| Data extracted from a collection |
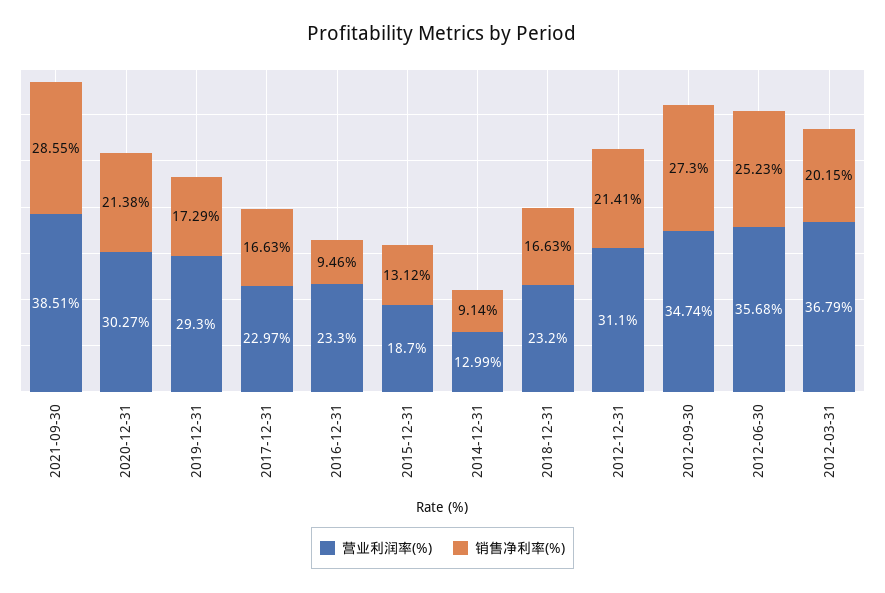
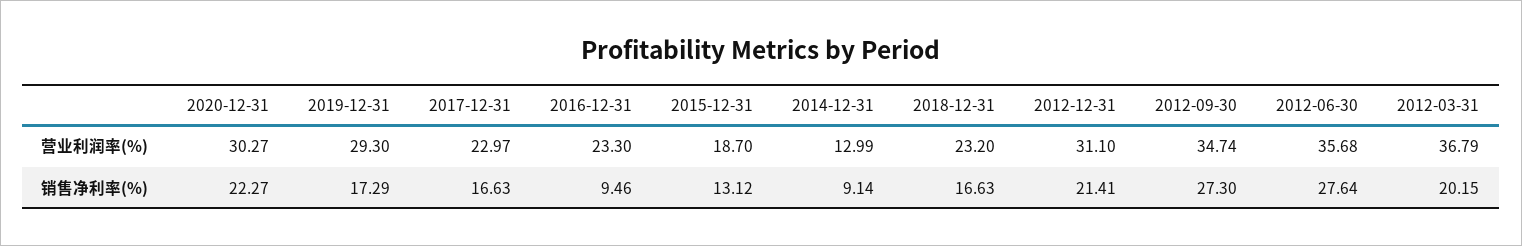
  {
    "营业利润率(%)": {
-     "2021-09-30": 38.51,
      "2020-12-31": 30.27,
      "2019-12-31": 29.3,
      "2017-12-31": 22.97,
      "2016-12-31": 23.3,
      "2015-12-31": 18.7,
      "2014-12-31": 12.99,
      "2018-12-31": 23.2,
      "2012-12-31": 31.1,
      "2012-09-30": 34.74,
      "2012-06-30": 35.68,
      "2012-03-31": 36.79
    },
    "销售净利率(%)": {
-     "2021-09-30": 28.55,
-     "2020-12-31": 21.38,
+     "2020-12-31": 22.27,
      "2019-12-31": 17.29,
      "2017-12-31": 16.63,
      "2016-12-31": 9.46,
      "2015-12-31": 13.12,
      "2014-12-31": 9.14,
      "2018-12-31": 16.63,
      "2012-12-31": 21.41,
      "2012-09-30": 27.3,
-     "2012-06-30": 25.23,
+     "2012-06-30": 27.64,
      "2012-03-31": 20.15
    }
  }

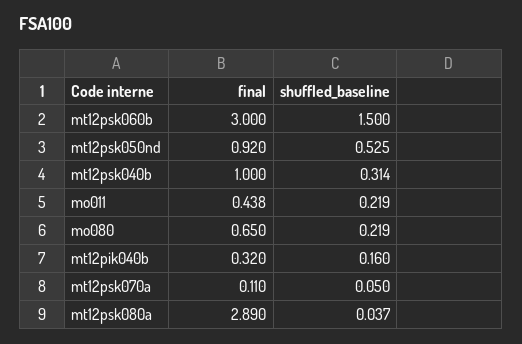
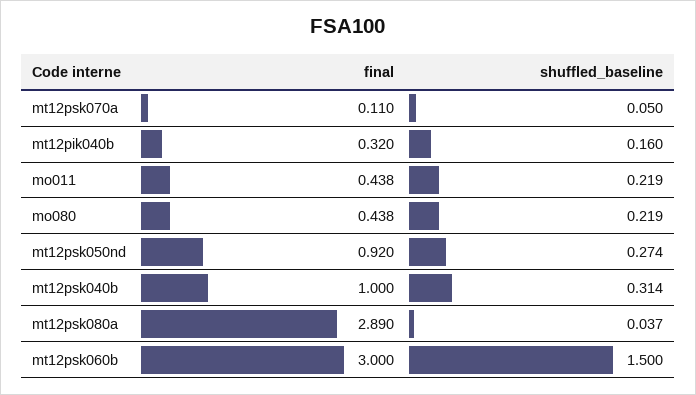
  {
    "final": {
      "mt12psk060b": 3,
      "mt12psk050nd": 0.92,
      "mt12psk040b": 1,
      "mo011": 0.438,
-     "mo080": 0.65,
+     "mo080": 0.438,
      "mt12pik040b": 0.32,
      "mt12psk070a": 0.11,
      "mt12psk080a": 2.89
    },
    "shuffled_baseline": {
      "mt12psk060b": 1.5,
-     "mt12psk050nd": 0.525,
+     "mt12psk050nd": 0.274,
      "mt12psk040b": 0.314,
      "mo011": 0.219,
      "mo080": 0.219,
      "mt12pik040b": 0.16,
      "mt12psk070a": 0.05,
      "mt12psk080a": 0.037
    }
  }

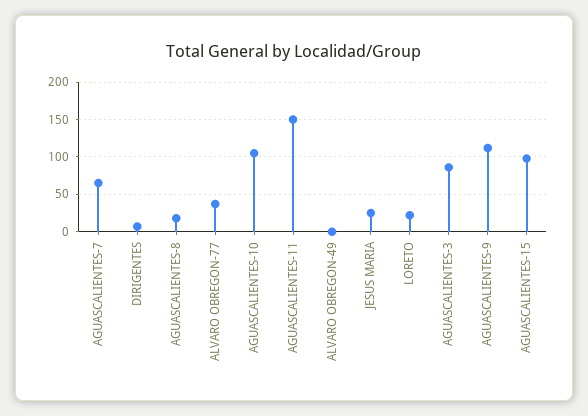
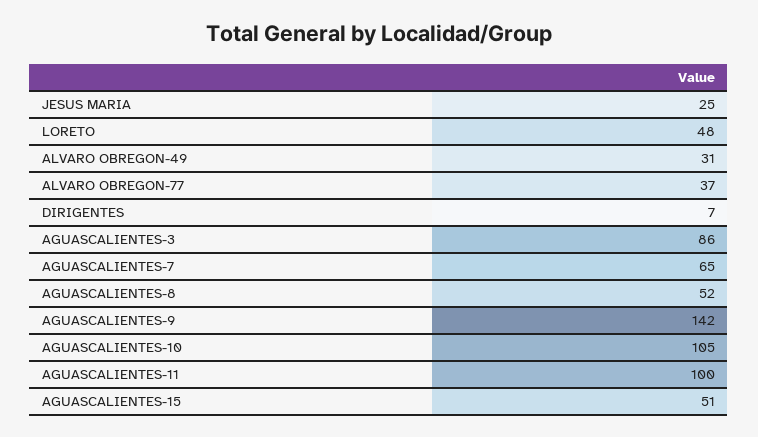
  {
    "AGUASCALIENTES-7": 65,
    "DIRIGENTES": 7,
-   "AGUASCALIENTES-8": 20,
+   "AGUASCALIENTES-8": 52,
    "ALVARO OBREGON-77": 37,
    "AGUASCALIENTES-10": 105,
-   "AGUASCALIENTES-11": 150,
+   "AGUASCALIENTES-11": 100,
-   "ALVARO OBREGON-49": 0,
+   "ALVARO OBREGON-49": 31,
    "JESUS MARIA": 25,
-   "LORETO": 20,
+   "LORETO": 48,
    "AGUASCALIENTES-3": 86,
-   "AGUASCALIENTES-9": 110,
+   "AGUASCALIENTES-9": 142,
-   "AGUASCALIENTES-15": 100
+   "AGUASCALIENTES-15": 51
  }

| Directions |
Repeat each of the entries above exactly, but do not carry over the pictures.

| Exercise output |
  {
    "营业利润率(%)": {
-     "2021-09-30": 38.51,
      "2020-12-31": 30.27,
      "2019-12-31": 29.3,
      "2017-12-31": 22.97,
      "2016-12-31": 23.3,
      "2015-12-31": 18.7,
      "2014-12-31": 12.99,
      "2018-12-31": 23.2,
      "2012-12-31": 31.1,
      "2012-09-30": 34.74,
      "2012-06-30": 35.68,
      "2012-03-31": 36.79
    },
    "销售净利率(%)": {
-     "2021-09-30": 28.55,
-     "2020-12-31": 21.38,
+     "2020-12-31": 22.27,
      "2019-12-31": 17.29,
      "2017-12-31": 16.63,
      "2016-12-31": 9.46,
      "2015-12-31": 13.12,
      "2014-12-31": 9.14,
      "2018-12-31": 16.63,
      "2012-12-31": 21.41,
      "2012-09-30": 27.3,
-     "2012-06-30": 25.23,
+     "2012-06-30": 27.64,
      "2012-03-31": 20.15
    }
  }

  {
    "final": {
      "mt12psk060b": 3,
      "mt12psk050nd": 0.92,
      "mt12psk040b": 1,
      "mo011": 0.438,
-     "mo080": 0.65,
+     "mo080": 0.438,
      "mt12pik040b": 0.32,
      "mt12psk070a": 0.11,
      "mt12psk080a": 2.89
    },
    "shuffled_baseline": {
      "mt12psk060b": 1.5,
-     "mt12psk050nd": 0.525,
+     "mt12psk050nd": 0.274,
      "mt12psk040b": 0.314,
      "mo011": 0.219,
      "mo080": 0.219,
      "mt12pik040b": 0.16,
      "mt12psk070a": 0.05,
      "mt12psk080a": 0.037
    }
  }

  {
    "AGUASCALIENTES-7": 65,
    "DIRIGENTES": 7,
-   "AGUASCALIENTES-8": 20,
+   "AGUASCALIENTES-8": 52,
    "ALVARO OBREGON-77": 37,
    "AGUASCALIENTES-10": 105,
-   "AGUASCALIENTES-11": 150,
+   "AGUASCALIENTES-11": 100,
-   "ALVARO OBREGON-49": 0,
+   "ALVARO OBREGON-49": 31,
    "JESUS MARIA": 25,
-   "LORETO": 20,
+   "LORETO": 48,
    "AGUASCALIENTES-3": 86,
-   "AGUASCALIENTES-9": 110,
+   "AGUASCALIENTES-9": 142,
-   "AGUASCALIENTES-15": 100
+   "AGUASCALIENTES-15": 51
  }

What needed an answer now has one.